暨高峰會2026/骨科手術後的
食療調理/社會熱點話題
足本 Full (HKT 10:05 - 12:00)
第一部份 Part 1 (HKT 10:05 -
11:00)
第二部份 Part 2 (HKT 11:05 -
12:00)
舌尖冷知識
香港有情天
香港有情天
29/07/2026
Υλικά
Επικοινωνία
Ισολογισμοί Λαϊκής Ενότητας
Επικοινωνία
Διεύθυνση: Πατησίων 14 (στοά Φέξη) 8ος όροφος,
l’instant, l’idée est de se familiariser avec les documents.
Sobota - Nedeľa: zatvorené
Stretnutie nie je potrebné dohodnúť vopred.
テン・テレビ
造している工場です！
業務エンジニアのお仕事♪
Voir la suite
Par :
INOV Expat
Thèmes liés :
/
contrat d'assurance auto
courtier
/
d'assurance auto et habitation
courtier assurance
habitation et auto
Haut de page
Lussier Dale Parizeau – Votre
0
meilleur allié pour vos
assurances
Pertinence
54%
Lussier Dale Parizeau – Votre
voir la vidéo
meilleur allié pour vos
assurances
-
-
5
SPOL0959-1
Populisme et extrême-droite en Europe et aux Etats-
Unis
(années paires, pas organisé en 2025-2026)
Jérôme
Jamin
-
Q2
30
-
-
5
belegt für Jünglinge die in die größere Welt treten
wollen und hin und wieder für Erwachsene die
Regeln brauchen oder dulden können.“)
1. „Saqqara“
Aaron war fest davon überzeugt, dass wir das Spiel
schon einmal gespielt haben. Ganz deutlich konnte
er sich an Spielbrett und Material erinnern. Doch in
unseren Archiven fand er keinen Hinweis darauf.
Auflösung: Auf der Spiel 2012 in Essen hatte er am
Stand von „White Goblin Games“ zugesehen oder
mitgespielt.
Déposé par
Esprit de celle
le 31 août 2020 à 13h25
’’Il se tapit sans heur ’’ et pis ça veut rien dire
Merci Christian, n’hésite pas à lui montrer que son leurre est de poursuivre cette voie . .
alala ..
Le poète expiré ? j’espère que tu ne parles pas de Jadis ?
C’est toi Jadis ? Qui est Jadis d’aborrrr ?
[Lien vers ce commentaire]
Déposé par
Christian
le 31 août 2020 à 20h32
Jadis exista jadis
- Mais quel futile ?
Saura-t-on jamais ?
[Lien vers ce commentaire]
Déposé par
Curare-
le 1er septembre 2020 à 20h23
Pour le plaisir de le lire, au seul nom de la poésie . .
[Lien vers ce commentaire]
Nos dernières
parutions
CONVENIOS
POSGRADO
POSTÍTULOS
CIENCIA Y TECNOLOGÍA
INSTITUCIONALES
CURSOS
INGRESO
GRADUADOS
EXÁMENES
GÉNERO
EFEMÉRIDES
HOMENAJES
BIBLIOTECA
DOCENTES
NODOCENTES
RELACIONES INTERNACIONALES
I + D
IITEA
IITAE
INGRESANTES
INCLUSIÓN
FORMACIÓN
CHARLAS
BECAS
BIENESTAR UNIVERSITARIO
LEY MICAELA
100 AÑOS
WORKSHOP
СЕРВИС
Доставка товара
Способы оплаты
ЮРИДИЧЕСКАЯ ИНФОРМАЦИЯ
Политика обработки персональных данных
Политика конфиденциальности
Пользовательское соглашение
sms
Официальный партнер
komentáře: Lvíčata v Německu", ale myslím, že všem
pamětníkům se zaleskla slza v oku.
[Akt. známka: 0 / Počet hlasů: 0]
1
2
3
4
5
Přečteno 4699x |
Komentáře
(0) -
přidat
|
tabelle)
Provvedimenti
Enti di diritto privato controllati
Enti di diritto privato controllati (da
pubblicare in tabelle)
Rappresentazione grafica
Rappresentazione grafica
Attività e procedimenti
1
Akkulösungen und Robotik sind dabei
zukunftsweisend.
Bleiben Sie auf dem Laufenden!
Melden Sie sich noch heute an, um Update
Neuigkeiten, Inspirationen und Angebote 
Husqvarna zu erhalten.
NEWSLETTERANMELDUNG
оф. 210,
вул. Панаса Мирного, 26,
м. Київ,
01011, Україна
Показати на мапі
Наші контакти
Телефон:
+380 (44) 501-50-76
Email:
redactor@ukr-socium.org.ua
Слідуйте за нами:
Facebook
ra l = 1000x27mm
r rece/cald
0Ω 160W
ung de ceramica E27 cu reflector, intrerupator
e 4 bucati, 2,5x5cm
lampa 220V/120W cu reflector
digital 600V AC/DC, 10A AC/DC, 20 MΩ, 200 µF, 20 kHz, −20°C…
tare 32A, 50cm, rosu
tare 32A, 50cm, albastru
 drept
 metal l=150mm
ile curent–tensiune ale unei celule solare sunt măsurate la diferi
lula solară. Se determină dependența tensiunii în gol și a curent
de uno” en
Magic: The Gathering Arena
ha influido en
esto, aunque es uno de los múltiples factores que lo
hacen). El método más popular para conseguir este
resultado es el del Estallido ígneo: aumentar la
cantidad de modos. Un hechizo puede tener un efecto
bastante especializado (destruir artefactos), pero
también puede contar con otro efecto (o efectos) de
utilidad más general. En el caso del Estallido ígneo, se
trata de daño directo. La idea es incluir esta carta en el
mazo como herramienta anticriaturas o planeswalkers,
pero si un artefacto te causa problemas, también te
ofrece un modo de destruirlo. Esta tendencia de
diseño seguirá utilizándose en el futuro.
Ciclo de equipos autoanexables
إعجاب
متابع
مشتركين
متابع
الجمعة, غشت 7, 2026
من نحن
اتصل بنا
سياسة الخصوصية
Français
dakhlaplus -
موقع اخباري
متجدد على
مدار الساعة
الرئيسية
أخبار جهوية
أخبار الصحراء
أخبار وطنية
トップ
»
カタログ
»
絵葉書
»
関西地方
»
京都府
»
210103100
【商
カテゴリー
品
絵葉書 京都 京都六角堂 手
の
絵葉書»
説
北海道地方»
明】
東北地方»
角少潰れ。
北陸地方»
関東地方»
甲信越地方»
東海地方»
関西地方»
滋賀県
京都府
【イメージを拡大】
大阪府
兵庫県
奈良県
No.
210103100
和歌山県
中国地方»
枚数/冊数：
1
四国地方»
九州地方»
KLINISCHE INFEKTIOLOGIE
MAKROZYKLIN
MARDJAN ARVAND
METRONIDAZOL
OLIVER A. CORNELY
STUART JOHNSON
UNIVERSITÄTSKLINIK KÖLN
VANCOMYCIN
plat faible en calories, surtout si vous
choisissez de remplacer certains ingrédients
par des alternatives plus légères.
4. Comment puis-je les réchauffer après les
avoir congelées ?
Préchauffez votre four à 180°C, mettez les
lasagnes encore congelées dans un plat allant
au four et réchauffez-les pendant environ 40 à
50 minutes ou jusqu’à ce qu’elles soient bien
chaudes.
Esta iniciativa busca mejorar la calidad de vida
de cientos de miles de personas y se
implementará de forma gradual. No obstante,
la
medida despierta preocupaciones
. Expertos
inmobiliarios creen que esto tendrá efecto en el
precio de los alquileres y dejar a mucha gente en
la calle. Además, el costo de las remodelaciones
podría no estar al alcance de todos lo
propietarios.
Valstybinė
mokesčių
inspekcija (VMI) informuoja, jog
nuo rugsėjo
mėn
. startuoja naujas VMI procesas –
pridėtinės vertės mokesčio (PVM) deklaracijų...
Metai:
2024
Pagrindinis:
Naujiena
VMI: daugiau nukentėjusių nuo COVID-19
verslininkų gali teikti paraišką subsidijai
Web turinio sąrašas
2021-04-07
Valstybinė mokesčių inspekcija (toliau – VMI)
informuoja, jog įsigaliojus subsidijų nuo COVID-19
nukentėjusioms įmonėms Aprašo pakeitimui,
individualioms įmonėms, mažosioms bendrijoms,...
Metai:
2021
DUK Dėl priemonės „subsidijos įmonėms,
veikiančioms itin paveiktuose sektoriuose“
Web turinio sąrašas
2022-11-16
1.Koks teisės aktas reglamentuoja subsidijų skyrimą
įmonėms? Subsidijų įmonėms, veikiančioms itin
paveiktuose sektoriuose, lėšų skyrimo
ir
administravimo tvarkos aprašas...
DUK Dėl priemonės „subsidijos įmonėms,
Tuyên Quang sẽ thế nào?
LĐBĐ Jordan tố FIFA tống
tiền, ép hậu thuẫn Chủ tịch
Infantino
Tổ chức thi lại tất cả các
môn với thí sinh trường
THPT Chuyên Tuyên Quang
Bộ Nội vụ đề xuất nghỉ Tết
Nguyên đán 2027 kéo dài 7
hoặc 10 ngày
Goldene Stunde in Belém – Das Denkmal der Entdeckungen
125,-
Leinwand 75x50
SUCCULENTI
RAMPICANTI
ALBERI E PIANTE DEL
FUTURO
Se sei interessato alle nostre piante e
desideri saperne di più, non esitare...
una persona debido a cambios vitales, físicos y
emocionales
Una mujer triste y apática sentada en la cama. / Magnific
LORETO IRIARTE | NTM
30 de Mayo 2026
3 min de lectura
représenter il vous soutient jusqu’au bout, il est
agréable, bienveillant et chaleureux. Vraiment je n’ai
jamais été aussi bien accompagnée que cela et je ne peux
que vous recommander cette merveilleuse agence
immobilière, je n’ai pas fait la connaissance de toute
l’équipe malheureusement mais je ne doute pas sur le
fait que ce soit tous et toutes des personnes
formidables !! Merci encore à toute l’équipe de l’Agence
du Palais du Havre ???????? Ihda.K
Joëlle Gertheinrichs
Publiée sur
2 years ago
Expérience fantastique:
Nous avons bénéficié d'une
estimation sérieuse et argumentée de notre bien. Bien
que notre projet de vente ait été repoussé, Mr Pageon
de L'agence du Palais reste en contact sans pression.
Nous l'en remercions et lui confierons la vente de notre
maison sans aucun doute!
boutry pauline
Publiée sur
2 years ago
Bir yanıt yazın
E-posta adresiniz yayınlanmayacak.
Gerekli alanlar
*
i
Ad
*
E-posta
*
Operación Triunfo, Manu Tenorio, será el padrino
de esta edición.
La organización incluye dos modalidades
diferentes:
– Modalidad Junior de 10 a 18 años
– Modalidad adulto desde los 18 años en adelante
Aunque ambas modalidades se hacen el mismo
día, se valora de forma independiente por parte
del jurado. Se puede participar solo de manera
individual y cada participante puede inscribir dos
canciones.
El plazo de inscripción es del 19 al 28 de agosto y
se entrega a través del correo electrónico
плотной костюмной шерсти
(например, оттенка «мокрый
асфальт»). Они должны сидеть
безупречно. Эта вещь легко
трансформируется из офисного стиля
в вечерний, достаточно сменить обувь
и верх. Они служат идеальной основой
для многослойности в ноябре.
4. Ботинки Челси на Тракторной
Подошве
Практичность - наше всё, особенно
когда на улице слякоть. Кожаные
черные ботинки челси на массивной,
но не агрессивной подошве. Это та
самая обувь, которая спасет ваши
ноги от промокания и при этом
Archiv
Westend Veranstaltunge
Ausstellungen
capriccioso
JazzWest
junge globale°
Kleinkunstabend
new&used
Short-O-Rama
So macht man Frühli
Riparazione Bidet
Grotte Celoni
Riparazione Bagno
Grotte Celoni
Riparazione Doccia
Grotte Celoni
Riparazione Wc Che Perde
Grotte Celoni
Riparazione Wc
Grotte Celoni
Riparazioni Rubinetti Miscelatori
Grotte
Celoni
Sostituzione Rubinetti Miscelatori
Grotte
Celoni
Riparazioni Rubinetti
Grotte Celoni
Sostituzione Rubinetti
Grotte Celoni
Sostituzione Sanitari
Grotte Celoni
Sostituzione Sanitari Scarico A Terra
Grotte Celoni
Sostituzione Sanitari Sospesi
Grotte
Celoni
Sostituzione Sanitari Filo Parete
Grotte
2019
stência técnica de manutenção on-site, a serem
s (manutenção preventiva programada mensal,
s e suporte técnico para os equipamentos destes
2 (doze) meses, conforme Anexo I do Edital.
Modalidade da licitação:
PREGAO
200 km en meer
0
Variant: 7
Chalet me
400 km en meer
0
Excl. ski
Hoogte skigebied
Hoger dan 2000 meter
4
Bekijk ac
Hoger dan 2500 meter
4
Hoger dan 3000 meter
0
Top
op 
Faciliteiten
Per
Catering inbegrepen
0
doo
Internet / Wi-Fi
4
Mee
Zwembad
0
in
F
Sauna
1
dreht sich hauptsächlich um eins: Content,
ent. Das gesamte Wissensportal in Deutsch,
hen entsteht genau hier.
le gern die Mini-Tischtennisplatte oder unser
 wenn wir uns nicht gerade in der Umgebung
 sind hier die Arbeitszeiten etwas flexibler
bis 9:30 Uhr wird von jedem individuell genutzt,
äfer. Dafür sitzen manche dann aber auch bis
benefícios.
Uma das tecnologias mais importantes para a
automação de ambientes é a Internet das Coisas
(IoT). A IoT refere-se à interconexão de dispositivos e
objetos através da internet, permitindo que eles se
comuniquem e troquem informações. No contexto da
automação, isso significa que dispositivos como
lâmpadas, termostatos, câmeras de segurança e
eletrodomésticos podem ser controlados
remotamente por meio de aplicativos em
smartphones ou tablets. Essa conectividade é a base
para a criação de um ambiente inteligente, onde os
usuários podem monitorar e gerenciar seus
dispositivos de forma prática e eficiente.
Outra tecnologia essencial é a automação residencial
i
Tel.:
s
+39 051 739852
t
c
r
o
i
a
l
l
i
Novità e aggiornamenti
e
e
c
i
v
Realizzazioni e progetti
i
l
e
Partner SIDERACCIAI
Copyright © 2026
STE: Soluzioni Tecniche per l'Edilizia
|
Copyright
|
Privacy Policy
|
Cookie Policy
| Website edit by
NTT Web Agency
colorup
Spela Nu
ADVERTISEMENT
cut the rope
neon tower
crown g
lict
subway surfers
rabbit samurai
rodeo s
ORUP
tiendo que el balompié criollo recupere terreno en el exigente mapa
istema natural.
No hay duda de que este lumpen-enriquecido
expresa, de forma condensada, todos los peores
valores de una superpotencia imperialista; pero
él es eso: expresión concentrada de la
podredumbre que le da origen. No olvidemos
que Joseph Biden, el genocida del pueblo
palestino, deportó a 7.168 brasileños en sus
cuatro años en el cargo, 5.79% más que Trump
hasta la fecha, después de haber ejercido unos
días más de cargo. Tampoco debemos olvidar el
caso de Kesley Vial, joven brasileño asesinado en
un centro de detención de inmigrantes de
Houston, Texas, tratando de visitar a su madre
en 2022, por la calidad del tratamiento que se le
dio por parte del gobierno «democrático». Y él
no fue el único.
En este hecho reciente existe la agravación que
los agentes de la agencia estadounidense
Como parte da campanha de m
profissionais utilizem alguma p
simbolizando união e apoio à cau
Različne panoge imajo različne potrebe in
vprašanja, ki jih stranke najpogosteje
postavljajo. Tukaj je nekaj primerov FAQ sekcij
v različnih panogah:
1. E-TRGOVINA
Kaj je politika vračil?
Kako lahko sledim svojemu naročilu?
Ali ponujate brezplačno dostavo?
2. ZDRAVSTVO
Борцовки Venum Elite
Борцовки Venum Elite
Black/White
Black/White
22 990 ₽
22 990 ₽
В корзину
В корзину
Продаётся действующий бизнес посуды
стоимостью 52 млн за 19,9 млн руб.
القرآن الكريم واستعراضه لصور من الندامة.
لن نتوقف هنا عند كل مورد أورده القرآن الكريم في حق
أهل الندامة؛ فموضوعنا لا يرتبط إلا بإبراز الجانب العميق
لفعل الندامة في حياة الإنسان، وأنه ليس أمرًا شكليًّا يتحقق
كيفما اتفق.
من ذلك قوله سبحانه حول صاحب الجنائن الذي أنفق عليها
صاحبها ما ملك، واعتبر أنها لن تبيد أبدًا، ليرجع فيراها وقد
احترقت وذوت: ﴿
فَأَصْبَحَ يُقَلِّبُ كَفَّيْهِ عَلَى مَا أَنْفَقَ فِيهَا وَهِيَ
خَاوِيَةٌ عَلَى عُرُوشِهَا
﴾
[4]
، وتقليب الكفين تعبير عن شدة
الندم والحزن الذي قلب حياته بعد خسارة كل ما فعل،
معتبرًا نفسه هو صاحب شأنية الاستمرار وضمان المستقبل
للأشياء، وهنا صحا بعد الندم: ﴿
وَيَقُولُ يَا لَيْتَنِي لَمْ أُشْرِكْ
****************************************
Looking at the data above, return every line from the one with "benefícios." down to the one with "smartphones ou tablets.", exactly and inclusively.

→ Response area:
benefícios.
Uma das tecnologias mais importantes para a
automação de ambientes é a Internet das Coisas
(IoT). A IoT refere-se à interconexão de dispositivos e
objetos através da internet, permitindo que eles se
comuniquem e troquem informações. No contexto da
automação, isso significa que dispositivos como
lâmpadas, termostatos, câmeras de segurança e
eletrodomésticos podem ser controlados
remotamente por meio de aplicativos em
smartphones ou tablets. Essa conectividade é a base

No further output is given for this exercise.